Раздел документа:

В условиях крайнего формализма буржуазного процесса, когда исход
спора зачастую целиком определяется характером презумпций, установленных в
пользу одной стороны, и бремени доказывания, возложенного на другую сторону,
различие между петиторной и посессорной защитой приобретает существенную
практическую значимость. Посессорная защита облегчает положение истца, который
обязан доказать лишь факт нарушения его владения. Если истец одержит победу в
посессорном процессе, то это упрочит его позиции и в будущем петиторном
процессе: в силу восстановленного владения за ним презюмируется право собственности,
тогда как нарушитель в силу утраченного владения должен доказать свое право на
вещь, чтобы его владение было восстановлено. Неудивительно поэтому, что закон и
доктрина подходят весьма скрупулезно к определению самого владения и всех
связанных с ним юридических последствий.
В меньшей степени такая скрупулезность наблюдалась во
Франции, где дискуссия не шла дальше выявления действия утвердившейся презумпции,
согласно которой, пока не доказано противное, владелец движимого имущества
считается его собственником. Аналогичными были границы полемики в России, хотя
ее законодательство не давало прямых оснований даже для вывода о подобной презумпции.
Иначе обстояло дело в Германии, где в процессе кодификации гражданского
законодательства и особенно после его завершения чисто практические потребности
вызывали необходимость разработки целого ряда связанных с владением категорий.

Короткое задание 1: Выпишите, пожалуйста, из записей каждую строку, в которой встречается слово «treble».
Короткое задание 2: Продолжите текст о посессорной защите владения, начав сразу после его последнего предложения.

Фрагменты данных:
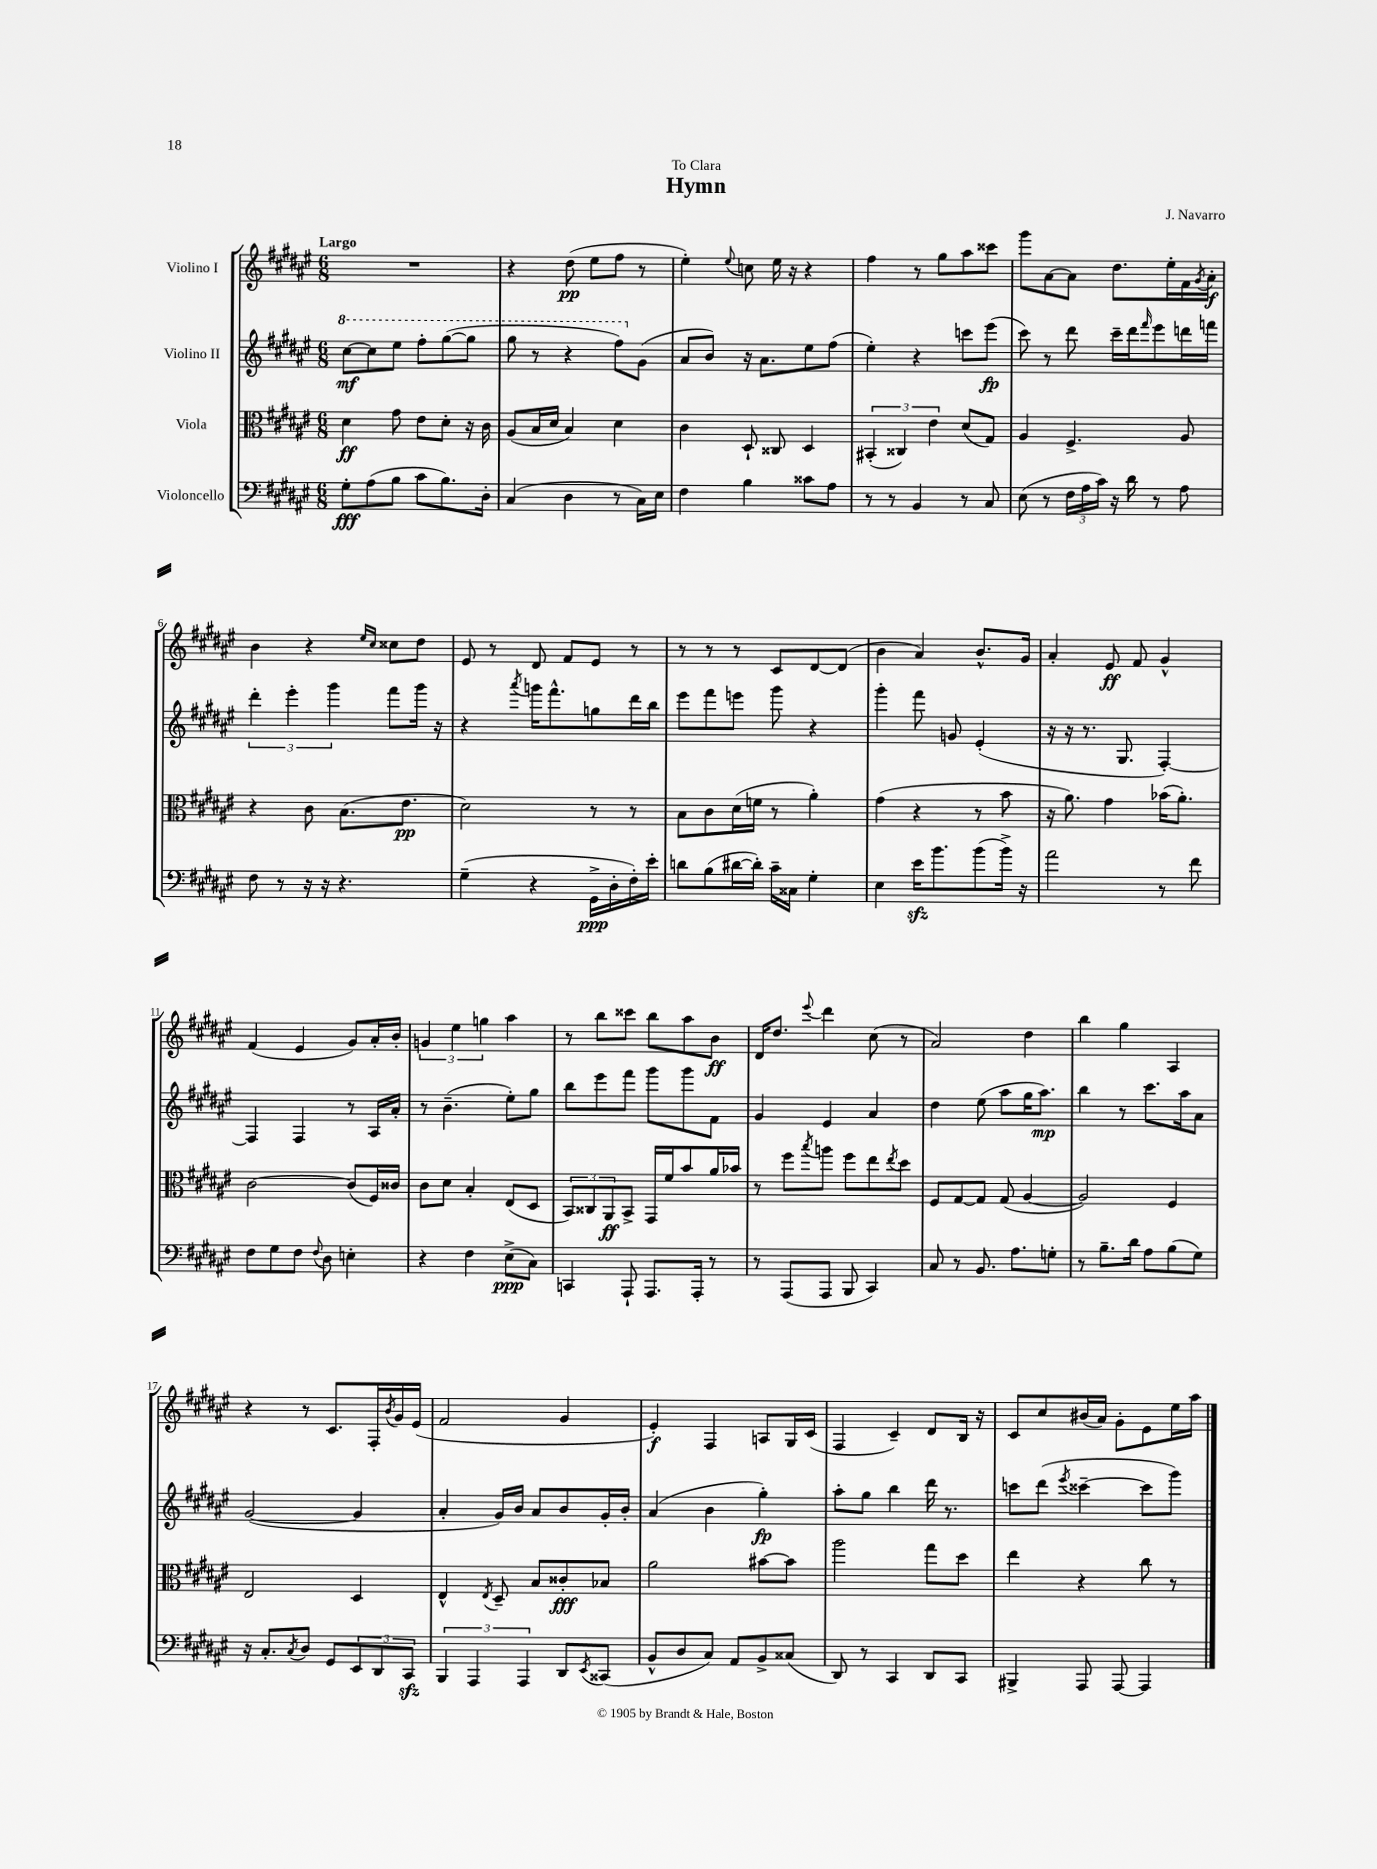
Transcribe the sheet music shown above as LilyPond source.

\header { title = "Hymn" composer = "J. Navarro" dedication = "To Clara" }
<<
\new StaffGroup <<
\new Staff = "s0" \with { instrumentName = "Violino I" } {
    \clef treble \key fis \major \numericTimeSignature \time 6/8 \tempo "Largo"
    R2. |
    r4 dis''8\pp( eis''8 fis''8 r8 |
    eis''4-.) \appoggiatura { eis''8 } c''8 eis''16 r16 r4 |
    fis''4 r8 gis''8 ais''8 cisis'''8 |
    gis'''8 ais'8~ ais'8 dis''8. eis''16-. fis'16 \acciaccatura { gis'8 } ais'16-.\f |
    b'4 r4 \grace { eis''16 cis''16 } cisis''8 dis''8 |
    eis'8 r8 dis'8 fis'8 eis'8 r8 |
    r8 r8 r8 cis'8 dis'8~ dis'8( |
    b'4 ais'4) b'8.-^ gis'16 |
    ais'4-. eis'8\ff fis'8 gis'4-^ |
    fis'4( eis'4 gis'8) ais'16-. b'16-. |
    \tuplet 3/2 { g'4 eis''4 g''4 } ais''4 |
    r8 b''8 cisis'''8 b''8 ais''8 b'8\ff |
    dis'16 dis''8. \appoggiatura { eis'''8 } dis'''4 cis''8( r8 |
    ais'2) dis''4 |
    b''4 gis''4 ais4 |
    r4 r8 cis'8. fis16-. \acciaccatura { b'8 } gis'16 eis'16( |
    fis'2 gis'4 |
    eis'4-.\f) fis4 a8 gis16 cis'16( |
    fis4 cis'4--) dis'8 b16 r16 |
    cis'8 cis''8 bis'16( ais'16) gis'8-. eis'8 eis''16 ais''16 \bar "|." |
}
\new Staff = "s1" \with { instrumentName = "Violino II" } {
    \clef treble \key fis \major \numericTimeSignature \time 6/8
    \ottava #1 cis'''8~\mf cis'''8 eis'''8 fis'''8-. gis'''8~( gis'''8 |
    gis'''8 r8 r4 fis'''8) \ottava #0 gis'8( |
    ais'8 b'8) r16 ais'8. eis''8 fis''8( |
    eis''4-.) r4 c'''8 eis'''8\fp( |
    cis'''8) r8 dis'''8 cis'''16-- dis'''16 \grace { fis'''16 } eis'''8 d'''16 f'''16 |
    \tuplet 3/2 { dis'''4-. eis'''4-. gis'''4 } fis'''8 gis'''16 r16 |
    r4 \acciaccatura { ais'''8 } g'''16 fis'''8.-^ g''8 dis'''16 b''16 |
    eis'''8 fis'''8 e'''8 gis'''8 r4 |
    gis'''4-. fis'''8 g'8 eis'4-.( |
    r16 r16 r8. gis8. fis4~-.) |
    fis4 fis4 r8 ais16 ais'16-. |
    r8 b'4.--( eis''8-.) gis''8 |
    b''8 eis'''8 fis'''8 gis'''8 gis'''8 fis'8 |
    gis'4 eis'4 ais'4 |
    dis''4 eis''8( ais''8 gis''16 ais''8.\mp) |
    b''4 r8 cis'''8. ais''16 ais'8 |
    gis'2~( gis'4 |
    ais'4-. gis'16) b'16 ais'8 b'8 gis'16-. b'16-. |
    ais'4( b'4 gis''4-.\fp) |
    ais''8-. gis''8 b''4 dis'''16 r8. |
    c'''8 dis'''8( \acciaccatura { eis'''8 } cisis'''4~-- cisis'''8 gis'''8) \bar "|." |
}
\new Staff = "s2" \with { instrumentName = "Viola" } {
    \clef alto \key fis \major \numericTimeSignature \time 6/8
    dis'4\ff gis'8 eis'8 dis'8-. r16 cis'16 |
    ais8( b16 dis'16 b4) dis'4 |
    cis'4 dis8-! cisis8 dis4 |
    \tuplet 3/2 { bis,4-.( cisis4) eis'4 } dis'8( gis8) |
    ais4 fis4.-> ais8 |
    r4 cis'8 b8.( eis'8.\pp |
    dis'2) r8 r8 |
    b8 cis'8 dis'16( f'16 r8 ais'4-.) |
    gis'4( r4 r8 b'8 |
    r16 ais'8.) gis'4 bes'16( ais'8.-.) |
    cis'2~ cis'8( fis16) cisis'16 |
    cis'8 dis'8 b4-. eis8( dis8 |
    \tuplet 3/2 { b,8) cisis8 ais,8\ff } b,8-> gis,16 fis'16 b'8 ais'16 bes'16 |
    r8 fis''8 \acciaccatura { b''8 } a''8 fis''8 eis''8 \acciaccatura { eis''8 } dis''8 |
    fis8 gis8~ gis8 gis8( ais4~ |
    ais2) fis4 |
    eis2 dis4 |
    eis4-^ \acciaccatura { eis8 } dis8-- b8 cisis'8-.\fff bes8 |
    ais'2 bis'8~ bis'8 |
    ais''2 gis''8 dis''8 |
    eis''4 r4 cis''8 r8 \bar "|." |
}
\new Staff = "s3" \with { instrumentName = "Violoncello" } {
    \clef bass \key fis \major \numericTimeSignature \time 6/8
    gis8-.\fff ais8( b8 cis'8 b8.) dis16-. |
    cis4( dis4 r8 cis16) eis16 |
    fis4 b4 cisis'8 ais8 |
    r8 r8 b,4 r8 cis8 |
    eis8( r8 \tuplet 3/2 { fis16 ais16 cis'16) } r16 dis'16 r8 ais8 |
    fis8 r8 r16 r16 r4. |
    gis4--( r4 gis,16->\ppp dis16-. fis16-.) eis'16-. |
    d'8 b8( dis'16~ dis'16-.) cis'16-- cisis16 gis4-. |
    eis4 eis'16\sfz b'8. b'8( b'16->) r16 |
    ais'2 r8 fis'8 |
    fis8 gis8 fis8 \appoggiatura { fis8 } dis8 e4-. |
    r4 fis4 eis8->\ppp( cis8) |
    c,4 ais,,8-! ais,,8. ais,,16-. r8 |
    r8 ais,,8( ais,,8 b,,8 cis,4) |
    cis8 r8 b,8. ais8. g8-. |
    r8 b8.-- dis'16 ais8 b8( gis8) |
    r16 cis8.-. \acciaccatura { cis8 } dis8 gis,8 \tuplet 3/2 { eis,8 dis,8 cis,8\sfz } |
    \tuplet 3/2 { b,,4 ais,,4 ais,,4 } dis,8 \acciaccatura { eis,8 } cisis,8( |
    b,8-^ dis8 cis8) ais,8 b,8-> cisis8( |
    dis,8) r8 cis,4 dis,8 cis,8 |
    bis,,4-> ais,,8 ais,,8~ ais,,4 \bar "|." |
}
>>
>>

Письменный ответ 1:
    \clef treble \key fis \major \numericTimeSignature \time 6/8 \tempo "Largo"
    \clef treble \key fis \major \numericTimeSignature \time 6/8

Письменный ответ 2:
Цивилистика этой страны признавала владение юридически значимым лишь при
условии, что в нем сочетались фактическое обладание вещью и так или иначе
выраженное намерение владеть ею (animus possi-dendi). Но и такое владение
дифференцировалось на самостоятельное и несамостоятельное, непосредственное и
посредственное. Самостоятельное владение (фактическое господство над вещью,
осуществляемое для себя) обеспечивается как иском, так и самозащитой, а
несамостоятельное (фактическое господство над вещью, осуществляемое для
другого) может быть охранено только посредством самозащиты, но не при помощи
иска. Непосредственное владение - это владение, осуществляемое самим собственником
или обладателем других прав на имущество. В то же время собственник становится
посредственным владельцем, если другое лицо владеет его вещью по какому-либо
правовому основанию (наем, залог и т. п.). Но так как и тот и другой
продолжают оставаться владельцами, оба они могут пользоваться всеми
дозволенными способами защиты владения - начиная от иска и кончая
самозащитой.
Возникал и ряд других вопросов, нуждавшихся в разрешении. Но
самое общее и наиболее существенное значение имеет один вопрос: в чем смысл
юридической защиты факта владения, какие социальные мотивы побудили буржуазное
законодательство такую защиту предусмотреть? Выдвинутые на этот счет
многочисленные и разнообразные концепции подразделяются в самой буржуазной
цивилистике на теории абсолютные и относительные.
Абсолютные теории (Пухта, Брунс, Ганс и др.) пытались
обнаружить мотивы защиты владения в нем самом и вывести необходимые основания
из его собственной сущности. При этом отмечалось, что обладание вещью опирается
на волю того, кто ею обладает (субъективная воля), и превращается из факта в
право, как только оно получает всеобщую санкцию (объективная воля). Если объективный
момент соединен с субъективным, налицо право собственности, а когда
присутствует только субъективный момент, появляется лишь владение. Но субъективный
момент должен защищаться и в обособленном виде, так как частная воля сама по
себе субстанциональна и заслуживает защиты во всех случаях, кроме явного ее
несоответствия общей воле (например, при краже или разбое). В защите частной
(субъективной) воли и состоит подлинная цель защиты владения.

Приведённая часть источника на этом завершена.